Orman, gece çökerken derin bir sessizliğe bürünmüştü. Kar taneleri, soğuk rüzgarla dans ederek gökyüzünden usulca düşüyordu. Ağaçların dalları, karla kaplanmış ve geceye gömülmüştü. Ormanın derinliklerinde, neredeyse saklanmış gibi gözüken beden ise bu sırada beyazlıkların üzerinde hareketsiz şekilde yatıyordu.

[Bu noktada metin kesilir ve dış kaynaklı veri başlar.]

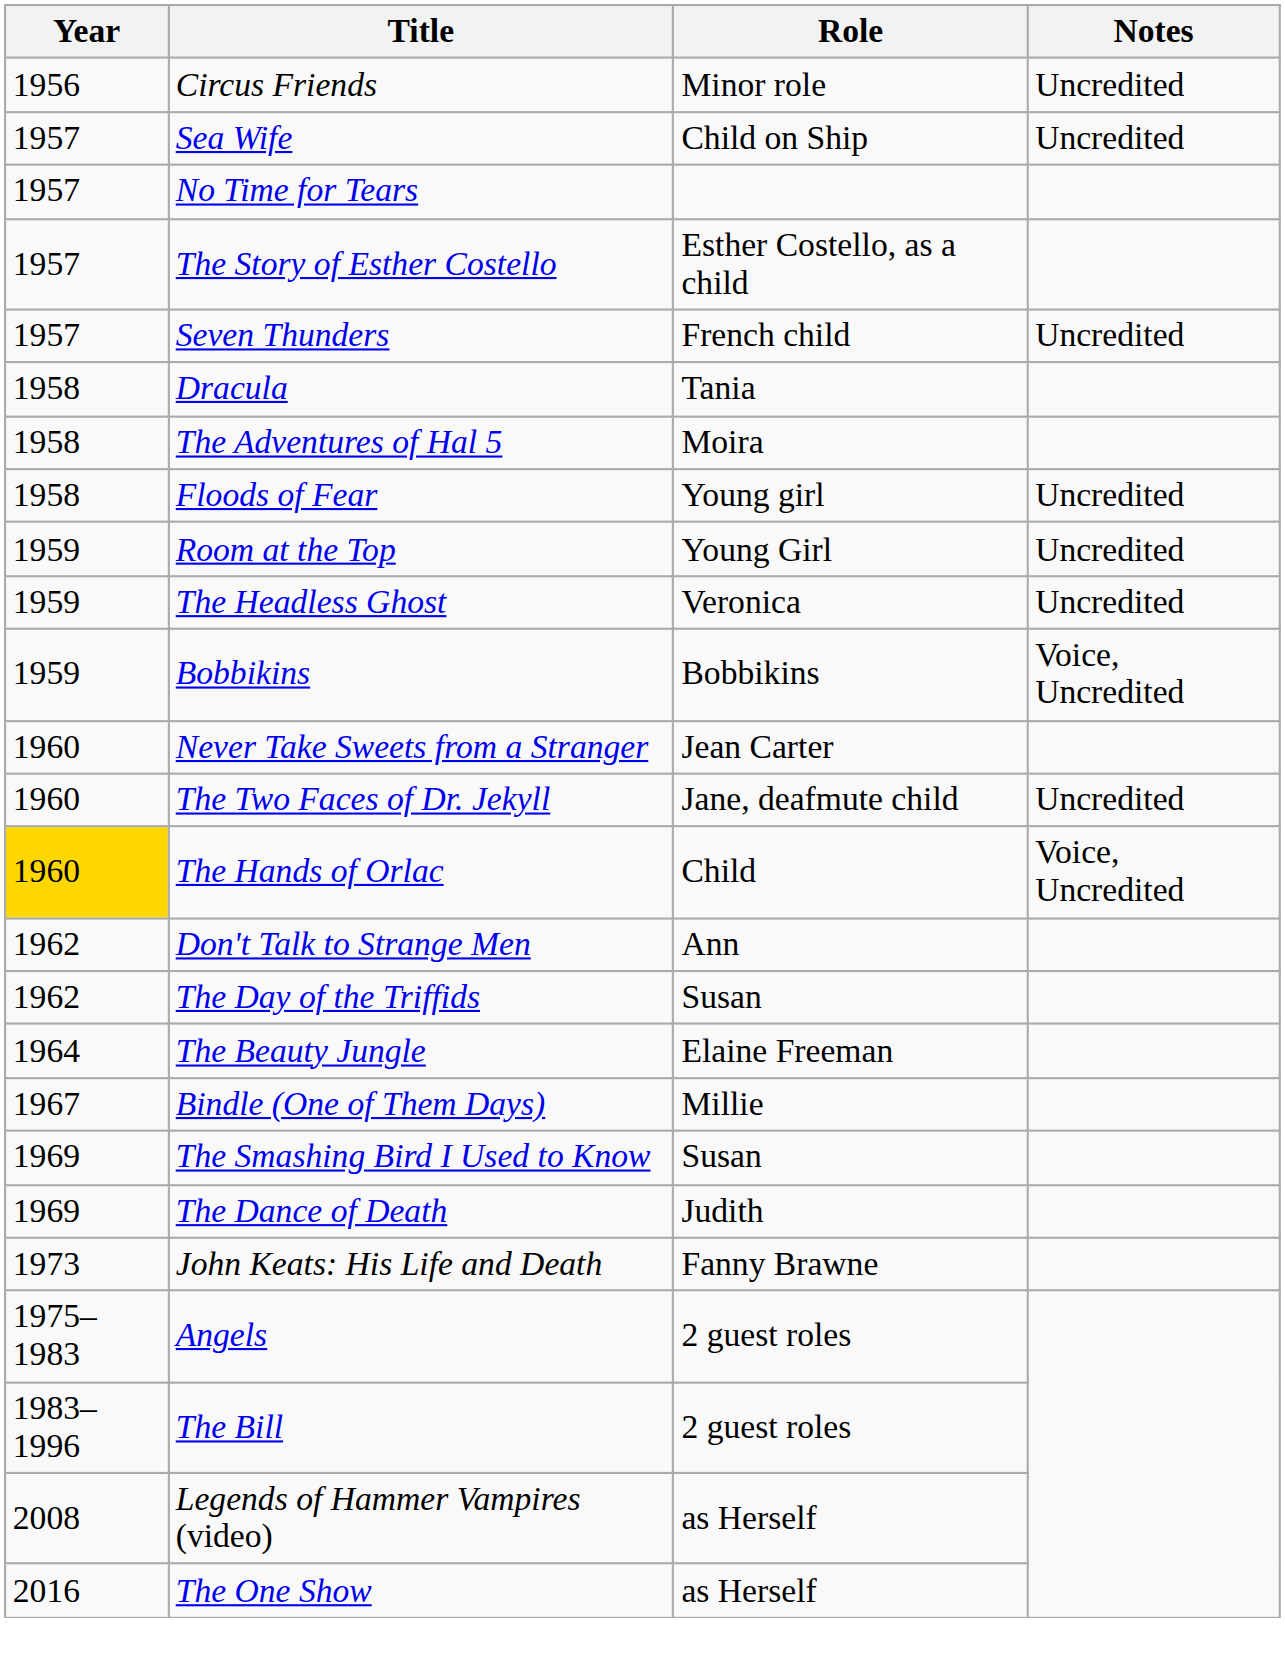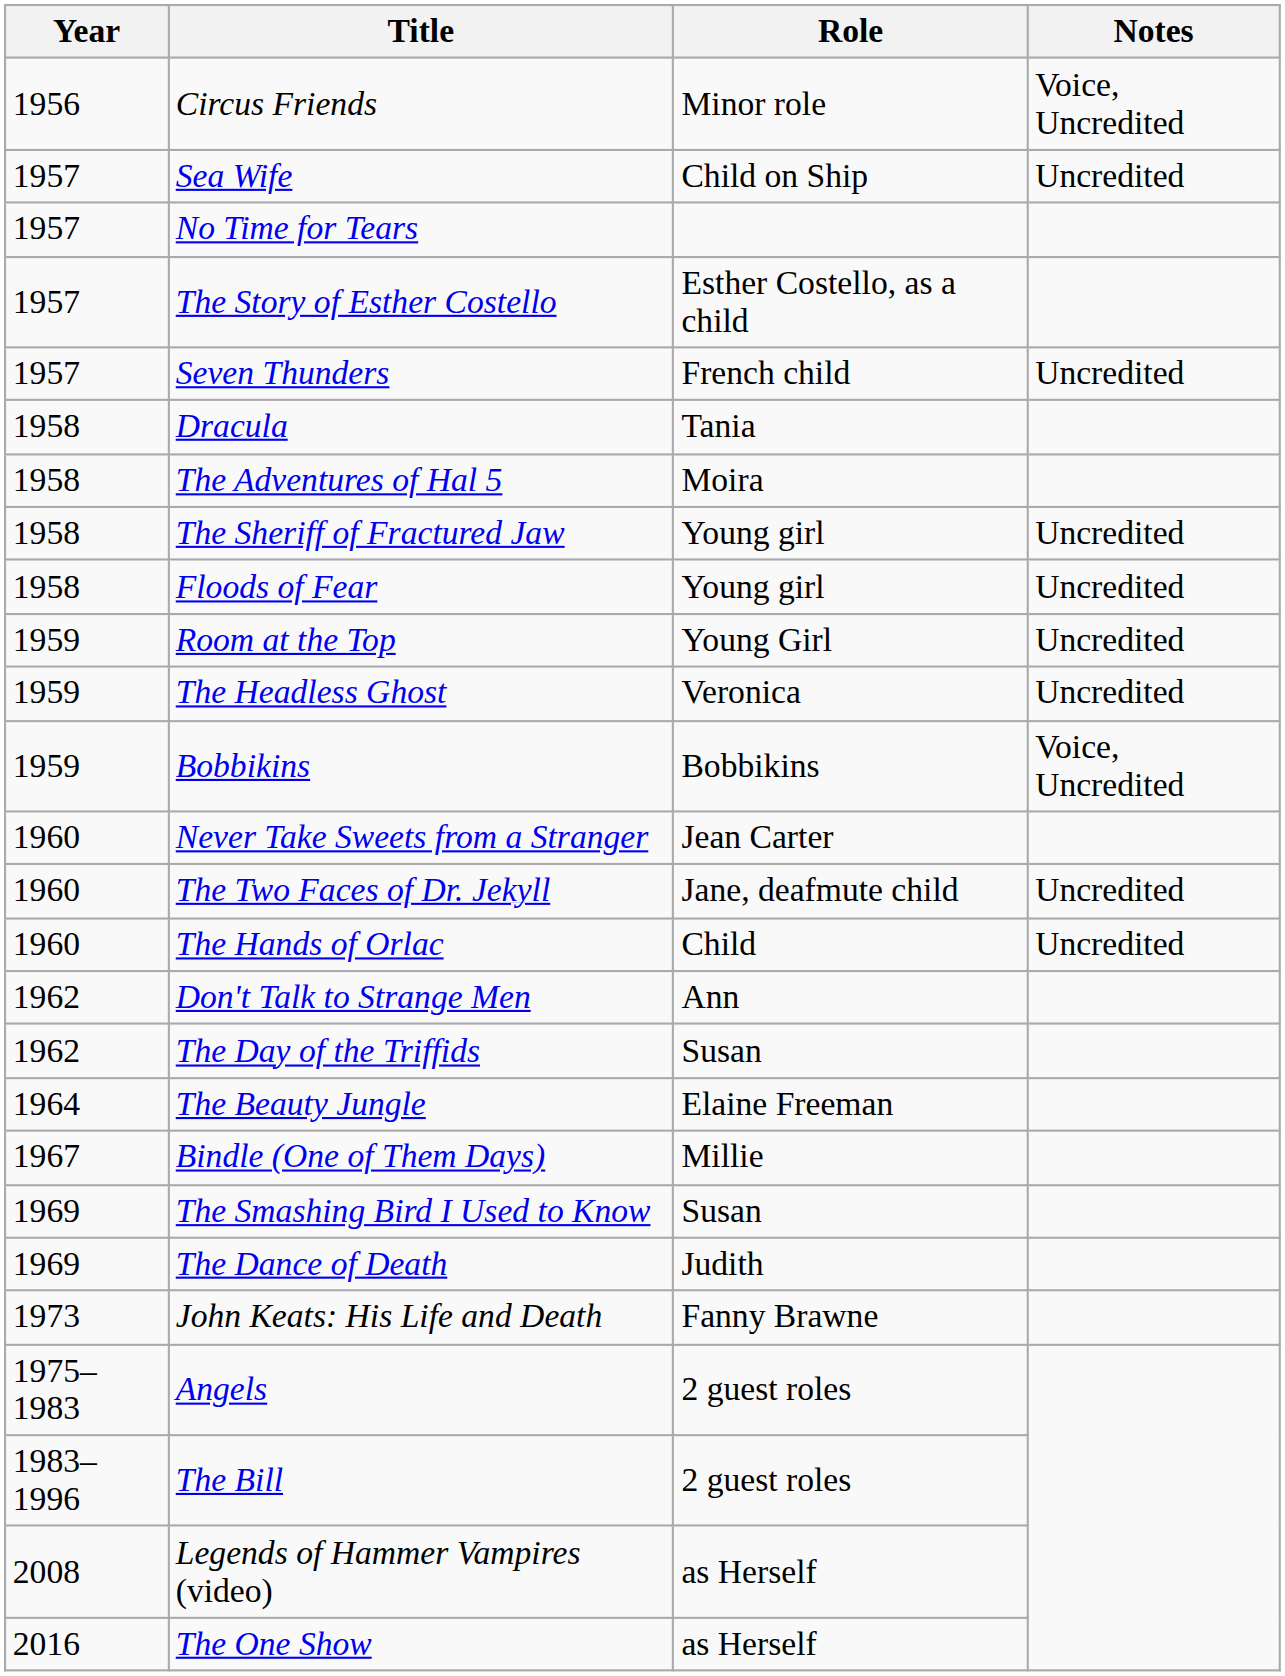Circus Friends | Notes: Uncredited -> Voice, Uncredited
+ row: 1958 | The Sheriff of Fractured Jaw | Young girl | Uncredited
The Hands of Orlac | Year: gold background -> no background
The Hands of Orlac | Notes: Voice, Uncredited -> Uncredited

Seonghwa'nın vücudu, adeta ormanın bir parçası haline gelmişti. Beyaz saçları, karın üzerinde daha da solgun görünüyordu, mavi gözleri ise kapalıydı. O, özgürlüğe dair umudunu taşırken, soğuk ve açlıkla savaşırken, bedeni adeta doğanın koynuna teslim olmuştu. Yüzü, soğuk rüzgârın etkisiyle hafifçe titriyordu. Kar taneleri, ona birer birer dokunarak vücudunu kaplıyorken omega derin bir uykunun ötesinde, adeta hayatla olan bağlantısı giderek zayıflamış şekilde uyumaya devam ediyordu.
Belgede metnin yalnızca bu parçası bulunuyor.